Inspiro. Expiro. Num sopro vazio, cheio de ar que me parece insignificante, mas que simboliza a minha existência, expulso o ar que anteriormente me entrou pelas narinas, revelando o teu cheiro. Essa essência de amêndoas e mel que viola o silêncio do meu interior, faz-me tremer, faz-me transpirar, faz-me rir, faz-me chorar por vezes, é o sustento mais material que compõe a minha vida, faz-me viver, portanto…mas ultimamente tem-me feito morrer.
Fecho os olhos e volto a abri-los. Por um momento julgo ver-te a meu lado, com os cabelos bem penteados, as pernas cruzadas e as mãos pousadas nas coxas masculinas. Sorris-me e eu fecho os olhos que já se enchiam de líquidos salinos, eu sabia que na realidade não estavas ali. Tinhas-me deixado, foste viver para longe, lá onde ninguém te pode alcançar.
Dou voltas na cama. Faltam-me as tuas pernas a entrelaçar com as minhas, falta-me o teu toque, faltam-me as amêndoas e o mel, faltas-me tu. Tenho a almofada a meu lado com saudades do teu encosto, tenho as mãos frias, tenho um quadro de cortiça onde ainda permanecem as nossas fotografias de viagem, de casamentos, de festas, de passeios, fotografias de um passado próximo que ainda me faz tremer. Continuo sem perceber o porquê de me teres deixado. Será que não te fazia feliz, ao ponto de fazer com que me desamparasses?
E é só o quarto dia sem a tua presença e sem o espelho do teu sorriso. Fazes-me realmente assim tanta falta? Ou é apenas do hábito de te ver todas as manhãs sair por aquela por aquela porta, enquanto enrolas a língua para deixar escapar um “Até logo amor”?
Tenho até evitado sair à rua, não vá eu encontrar-te numa das esquinas, mas hoje ganhei coragem. Enchi o meu peito de ar e pus os pés na calçada suja de Lisboa. O cheiro a castanhas assadas penetra-me. Encontro uma cara amiga pelas ruas que me pergunta “O que tens?”, ao que respondo “Nada”. É exactamente o que tenho…nada! Passo pelo Quiosque onde costumávamos parar para comprar o jornal e lembro-me de ti. Estou fraca. Sou fraca. Não aguento a tua ausência. Olho para o vão daquelas escadas em que trocámos beijos e promessas e sinto o meu coração a ser arrancado. Seis dias sem ti e até o Jornal me traz o sabor da tua presença.
“Vou surpreender-te”, penso. Corro a comprar dois bilhetes para o concerto que queríamos ver. A nossa música, a nossa banda.
Passo pela Florista e reparo que tem cravos vermelhos na montra, flor que sempre apreciaste, talvez pelo seu significado político, nunca cheguei a perceber bem. Porque é que me abandonaste antes de perceber o porquê de tantas coisas? Porquê? Fecho os olhos e sinto a tua mão a agarrar a minha. Sorrio. Puxas-me para o interior da Florista e levas-me a comprar uma dúzia de cravos para ti.

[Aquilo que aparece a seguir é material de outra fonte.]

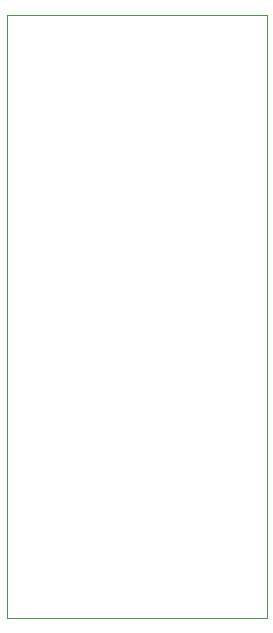
<source format=gbr>
G04 EAGLE Gerber RS-274X export*
G75*
%MOMM*%
%FSLAX34Y34*%
%LPD*%
%AMOC8*
5,1,8,0,0,1.08239X$1,22.5*%
G01*
%ADD10C,0.025400*%


D10*
X0Y0D02*
X220000Y0D01*
X220000Y510000D02*
X0Y510000D01*
X0Y0D01*
X220000Y0D02*
X220000Y510000D01*
M02*

</source>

Oito dias, oito dias sem te ver, sem te tocar. Agarro nos bilhetes e nas flores que tinha acabado de comprar e, com um passo apressado, dirijo-me à tua nova casa. Por certo que não te importarias com a minha visita. Fiz o caminho a tremer e à porta hesitei, mas prossegui. A partir da entrada tudo doeu mais e se tornou mais corrosivo. Procuro-te no meio de tantos, era difícil encontrar-te neste teu novo sítio. Vejo-te finalmente.

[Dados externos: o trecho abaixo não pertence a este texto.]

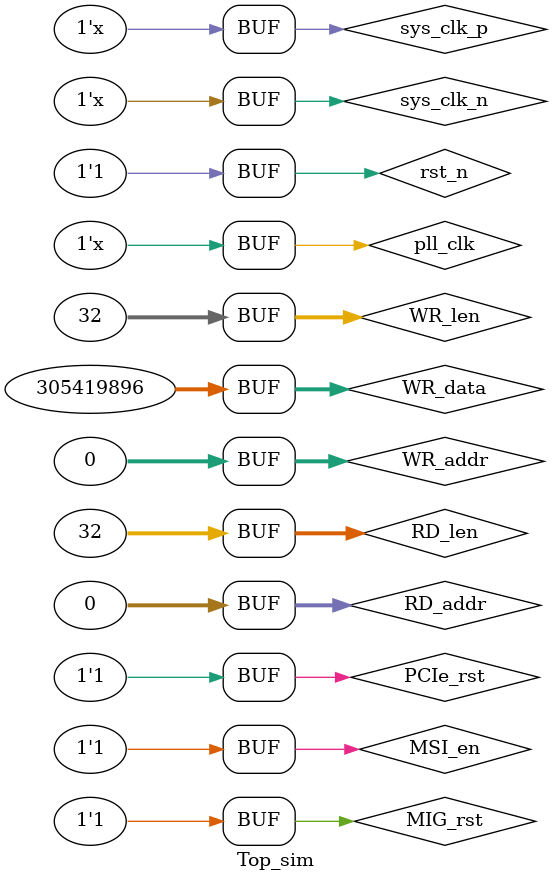
<source format=v>
`timescale 1ns / 1ps


module Top_sim;
    /*-----------------Clock Generator---------------*/
    reg sys_clk_p = 1;
    wire sys_clk_n;
    reg rst_n = 1;
    reg pll_clk = 1;
    wire sysclk_100;
    wire sysclk;
    wire clk_lock;

    assign sys_clk_n = ~sys_clk_p;

    initial
    begin
        #5  rst_n <= 0;
        #15 rst_n <= 1;
    end

    always
        #10  sys_clk_p <= ~sys_clk_p;

    always
        #5  pll_clk <= ~pll_clk;

    // TTE_Top interface
    reg     [14:0]      DDR3_addr   ;
    reg     [2:0]       DDR3_ba     ;
    reg                 DDR3_cas_n  ;
    reg     [0:0]       DDR3_ck_n   ;
    reg     [0:0]       DDR3_ck_p   ;
    reg     [0:0]       DDR3_cke    ;
    reg     [0:0]       DDR3_cs_n   ;
    reg     [3:0]       DDR3_dm     ;
    reg     [31:0]      DDR3_dq     ;
    reg     [3:0]       DDR3_dqs_n  ;
    reg     [3:0]       DDR3_dqs_p  ;
    reg     [31:0]      DDR3_odt    ;
    reg                 DDR3_ras_n  ;
    reg                 DDR3_reset_n;
    reg                 DDR3_we_n   ;
    reg                 DDR_Init    ;

    reg     [0:0]       pcie_rxn    ;
    reg     [0:0]       pcie_rxp    ;
    reg     [0:0]       pcie_txn    ;
    reg     [0:0]       pcie_txp    ;

    wire                WR_start    ;
    reg     [31:0]      WR_addr     = 32'h0;
    reg     [31:0]      WR_len      = 32'd32;
    reg     [31:0]      WR_data     = 32'h12345678;
    wire                WR_done     ;

    wire                RD_start    ;
    reg     [31:0]      RD_addr     = 32'h0;
    reg     [31:0]      RD_len      = 32'd32;
    reg     [31:0]      RD_data     ;
    wire                RD_done     ;

    wire                MIG_rst     ;

    wire                PCIe_rst    ;

    wire                MSI_en      ;

    wire                User_Lnk_up ;

    assign  MIG_rst     = rst_n;
    assign  PCIe_rst    = rst_n;
    assign  MSI_en      = 1'b1;

    TTE_Top top
    (
        .Crystal_p      (sys_clk_p      ),
        .Crystal_n      (sys_clk_n      ),
        .PLL_Clk_in     (pll_clk        ),
        .Sys_rst        (rst_n          ),

        .DDR3_addr      (DDR3_addr      ),
        .DDR3_ba        (DDR3_ba        ),
        .DDR3_cas_n     (DDR3_cas_n     ),
        .DDR3_ck_n      (DDR3_ck_n      ),
        .DDR3_ck_p      (DDR3_ck_p      ),
        .DDR3_cke       (DDR3_cke       ),
        .DDR3_cs_n      (DDR3_cs_n      ),
        .DDR3_dm        (DDR3_dm        ),
        .DDR3_dq        (DDR3_dq        ),
        .DDR3_dqs_n     (DDR3_dqs_n     ),
        .DDR3_dqs_p     (DDR3_dqs_p     ),
        .DDR3_odt       (DDR3_odt       ),
        .DDR3_ras_n     (DDR3_ras_n     ),
        .DDR3_reset_n   (DDR3_reset_n   ),
        .DDR3_we_n      (DDR3_we_n      ),
        .DDR_Init       (DDR_Init       ),
    // PCIe
        .pcie_rxn       (pcie_rxn       ),
        .pcie_rxp       (pcie_rxp       ),
        .pcie_txn       (pcie_txn       ),
        .pcie_txp       (pcie_txp       ),
    // 数据接口
        .WR_start       (WR_start       ),
        .WR_addr        (WR_addr        ),
        .WR_len         (WR_len         ),
        .WR_data        (WR_data        ),
        .WR_done        (WR_done        ),

        .RD_start       (RD_start       ),
        .RD_addr        (RD_addr        ),
        .RD_len         (RD_len         ), 
        .RD_data        (RD_data        ),
        .RD_done        (RD_done        ),
    // 复位
        .MIG_rst        (MIG_rst        ),
        .PCIe_rst       (PCIe_rst       ),
    // MSI使能
        .MSI_en         (MSI_en         ),
    // User_Link
        .User_Lnk_up    (User_Lnk_up    )
    );


endmodule

</source>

Baixo-me junto a ti e afasto as flores a morrer na pedra gélida. Por momentos sinto-te. Sinto-nos aos dois. Limpo a fotografia da tua cara e sinto os números cravados há oito dias. Sinto-me a perder a cor e a quebrar ao ler as despedidas que te tinham escrito. Pouso os cravos ao junto ao chão e prendo o bilhete na coroa de flores. “Já podemos ir ao nosso concerto. Não te atrases, quero ver-te lá”. É Inverno sem o teu Sol, não sei estar aqui sem ti. “Amo-te”, sussurro por fim.